• **Try it**
Give back every record below precisely as written.

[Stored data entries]
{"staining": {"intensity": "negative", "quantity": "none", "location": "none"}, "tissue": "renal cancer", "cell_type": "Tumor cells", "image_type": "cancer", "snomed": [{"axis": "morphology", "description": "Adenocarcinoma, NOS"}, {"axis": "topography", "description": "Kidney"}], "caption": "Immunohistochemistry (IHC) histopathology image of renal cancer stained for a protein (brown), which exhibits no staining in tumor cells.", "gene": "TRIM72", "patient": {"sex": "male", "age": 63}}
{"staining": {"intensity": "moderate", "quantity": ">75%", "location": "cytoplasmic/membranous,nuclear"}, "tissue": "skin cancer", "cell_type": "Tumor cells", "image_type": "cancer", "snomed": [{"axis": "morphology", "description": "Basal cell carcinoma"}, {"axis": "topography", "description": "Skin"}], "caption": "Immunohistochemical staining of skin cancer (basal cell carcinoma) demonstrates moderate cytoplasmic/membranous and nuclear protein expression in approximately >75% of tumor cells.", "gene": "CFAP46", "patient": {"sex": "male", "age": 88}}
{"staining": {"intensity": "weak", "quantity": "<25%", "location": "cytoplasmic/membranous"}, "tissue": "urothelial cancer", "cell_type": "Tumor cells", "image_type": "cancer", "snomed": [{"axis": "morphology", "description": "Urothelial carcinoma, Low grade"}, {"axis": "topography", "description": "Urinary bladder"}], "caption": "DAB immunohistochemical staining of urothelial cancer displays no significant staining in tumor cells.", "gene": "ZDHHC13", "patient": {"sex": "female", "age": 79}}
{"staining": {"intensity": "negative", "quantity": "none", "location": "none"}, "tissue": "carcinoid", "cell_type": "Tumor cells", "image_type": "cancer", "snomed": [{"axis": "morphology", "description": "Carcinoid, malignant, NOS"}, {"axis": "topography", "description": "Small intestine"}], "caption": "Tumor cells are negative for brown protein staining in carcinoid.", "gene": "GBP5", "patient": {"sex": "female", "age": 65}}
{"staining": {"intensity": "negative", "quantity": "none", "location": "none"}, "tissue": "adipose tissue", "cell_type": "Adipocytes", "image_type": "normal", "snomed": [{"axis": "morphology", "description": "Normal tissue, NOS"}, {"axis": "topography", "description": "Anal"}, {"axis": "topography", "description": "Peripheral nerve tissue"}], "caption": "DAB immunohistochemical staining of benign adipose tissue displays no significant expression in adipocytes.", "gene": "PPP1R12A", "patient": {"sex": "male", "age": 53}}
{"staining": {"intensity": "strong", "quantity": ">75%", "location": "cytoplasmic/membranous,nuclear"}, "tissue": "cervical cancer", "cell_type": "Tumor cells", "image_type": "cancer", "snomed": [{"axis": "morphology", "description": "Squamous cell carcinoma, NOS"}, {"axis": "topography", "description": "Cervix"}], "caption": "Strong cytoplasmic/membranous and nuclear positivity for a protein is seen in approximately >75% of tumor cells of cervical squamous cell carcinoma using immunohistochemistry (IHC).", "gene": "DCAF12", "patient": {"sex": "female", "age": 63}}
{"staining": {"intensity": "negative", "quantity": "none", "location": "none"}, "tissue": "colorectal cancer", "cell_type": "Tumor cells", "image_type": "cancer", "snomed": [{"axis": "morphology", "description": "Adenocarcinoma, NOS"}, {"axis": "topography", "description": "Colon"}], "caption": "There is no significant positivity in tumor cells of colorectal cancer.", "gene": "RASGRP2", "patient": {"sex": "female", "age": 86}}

• **Response area**
{"staining": {"intensity": "negative", "quantity": "none", "location": "none"}, "tissue": "renal cancer", "cell_type": "Tumor cells", "image_type": "cancer", "snomed": [{"axis": "morphology", "description": "Adenocarcinoma, NOS"}, {"axis": "topography", "description": "Kidney"}], "caption": "Immunohistochemistry (IHC) histopathology image of renal cancer stained for a protein (brown), which exhibits no staining in tumor cells.", "gene": "TRIM72", "patient": {"sex": "male", "age": 63}}
{"staining": {"intensity": "moderate", "quantity": ">75%", "location": "cytoplasmic/membranous,nuclear"}, "tissue": "skin cancer", "cell_type": "Tumor cells", "image_type": "cancer", "snomed": [{"axis": "morphology", "description": "Basal cell carcinoma"}, {"axis": "topography", "description": "Skin"}], "caption": "Immunohistochemical staining of skin cancer (basal cell carcinoma) demonstrates moderate cytoplasmic/membranous and nuclear protein expression in approximately >75% of tumor cells.", "gene": "CFAP46", "patient": {"sex": "male", "age": 88}}
{"staining": {"intensity": "weak", "quantity": "<25%", "location": "cytoplasmic/membranous"}, "tissue": "urothelial cancer", "cell_type": "Tumor cells", "image_type": "cancer", "snomed": [{"axis": "morphology", "description": "Urothelial carcinoma, Low grade"}, {"axis": "topography", "description": "Urinary bladder"}], "caption": "DAB immunohistochemical staining of urothelial cancer displays no significant staining in tumor cells.", "gene": "ZDHHC13", "patient": {"sex": "female", "age": 79}}
{"staining": {"intensity": "negative", "quantity": "none", "location": "none"}, "tissue": "carcinoid", "cell_type": "Tumor cells", "image_type": "cancer", "snomed": [{"axis": "morphology", "description": "Carcinoid, malignant, NOS"}, {"axis": "topography", "description": "Small intestine"}], "caption": "Tumor cells are negative for brown protein staining in carcinoid.", "gene": "GBP5", "patient": {"sex": "female", "age": 65}}
{"staining": {"intensity": "negative", "quantity": "none", "location": "none"}, "tissue": "adipose tissue", "cell_type": "Adipocytes", "image_type": "normal", "snomed": [{"axis": "morphology", "description": "Normal tissue, NOS"}, {"axis": "topography", "description": "Anal"}, {"axis": "topography", "description": "Peripheral nerve tissue"}], "caption": "DAB immunohistochemical staining of benign adipose tissue displays no significant expression in adipocytes.", "gene": "PPP1R12A", "patient": {"sex": "male", "age": 53}}
{"staining": {"intensity": "strong", "quantity": ">75%", "location": "cytoplasmic/membranous,nuclear"}, "tissue": "cervical cancer", "cell_type": "Tumor cells", "image_type": "cancer", "snomed": [{"axis": "morphology", "description": "Squamous cell carcinoma, NOS"}, {"axis": "topography", "description": "Cervix"}], "caption": "Strong cytoplasmic/membranous and nuclear positivity for a protein is seen in approximately >75% of tumor cells of cervical squamous cell carcinoma using immunohistochemistry (IHC).", "gene": "DCAF12", "patient": {"sex": "female", "age": 63}}
{"staining": {"intensity": "negative", "quantity": "none", "location": "none"}, "tissue": "colorectal cancer", "cell_type": "Tumor cells", "image_type": "cancer", "snomed": [{"axis": "morphology", "description": "Adenocarcinoma, NOS"}, {"axis": "topography", "description": "Colon"}], "caption": "There is no significant positivity in tumor cells of colorectal cancer.", "gene": "RASGRP2", "patient": {"sex": "female", "age": 86}}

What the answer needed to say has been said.